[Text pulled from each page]

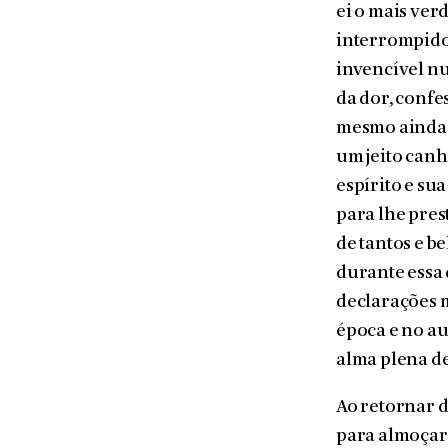
ei o mais ver
interrompido 
invencível nu
da dor, confe
mesmo ainda e
um jeito canh
espírito e su
para lhe pres
de tantos e 
durante essa 
declarações m
época e no a
alma plena de
Ao retornar d
para almoçar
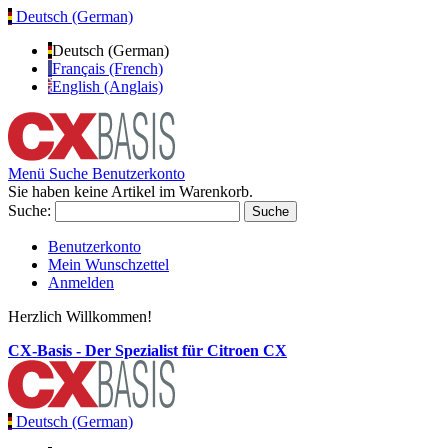
Deutsch (German)
Deutsch (German)
Français (French)
English (Anglais)
Menü
Suche
Benutzerkonto
Sie haben keine Artikel im Warenkorb.
Suche:
Suche
Benutzerkonto
Mein Wunschzettel
Anmelden
Herzlich Willkommen!
CX-Basis - Der Spezialist für Citroen CX
Deutsch (German)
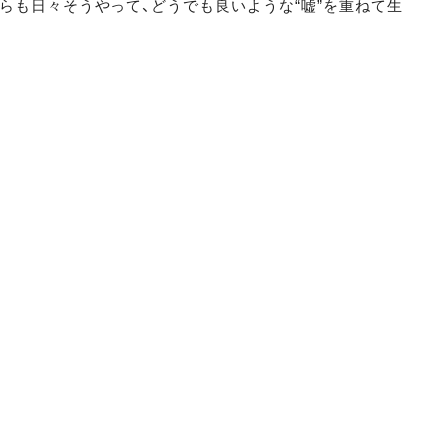
らも日々そうやって、どうでも良いような“嘘”を重ねて生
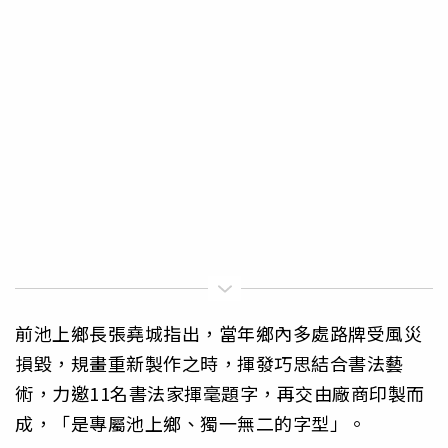
前池上鄉長張堯城指出，當年鄉內多處路牌受風災
損毀，規畫重新製作之時，揮發巧思結合書法藝
術，力邀11名書法家揮毫題字，再交由廠商印製而
成，「是專屬池上鄉、獨一無二的字型」。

**Task brief**.
Give every line of text in the listing as a numbered list, leaving out blank lines and the pictures.

**Written reply**.
1. ei o mais ver
2. interrompido 
3. invencível nu
4. da dor, confe
5. mesmo ainda e
6. um jeito canh
7. espírito e su
8. para lhe pres
9. de tantos e 
10. durante essa 
11. declarações m
12. época e no a
13. alma plena de
14. Ao retornar d
15. para almoçar
16. Deutsch (German)
17. Deutsch (German)
18. Français (French)
19. English (Anglais)
20. Menü
21. Suche
22. Benutzerkonto
23. Sie haben keine Artikel im Warenkorb.
24. Suche:
25. Suche
26. Benutzerkonto
27. Mein Wunschzettel
28. Anmelden
29. Herzlich Willkommen!
30. CX-Basis - Der Spezialist für Citroen CX
31. Deutsch (German)
32. らも日々そうやって、どうでも良いような“嘘”を重ねて生
33. 前池上鄉長張堯城指出，當年鄉內多處路牌受風災
34. 損毀，規畫重新製作之時，揮發巧思結合書法藝
35. 術，力邀11名書法家揮毫題字，再交由廠商印製而
36. 成，「是專屬池上鄉、獨一無二的字型」。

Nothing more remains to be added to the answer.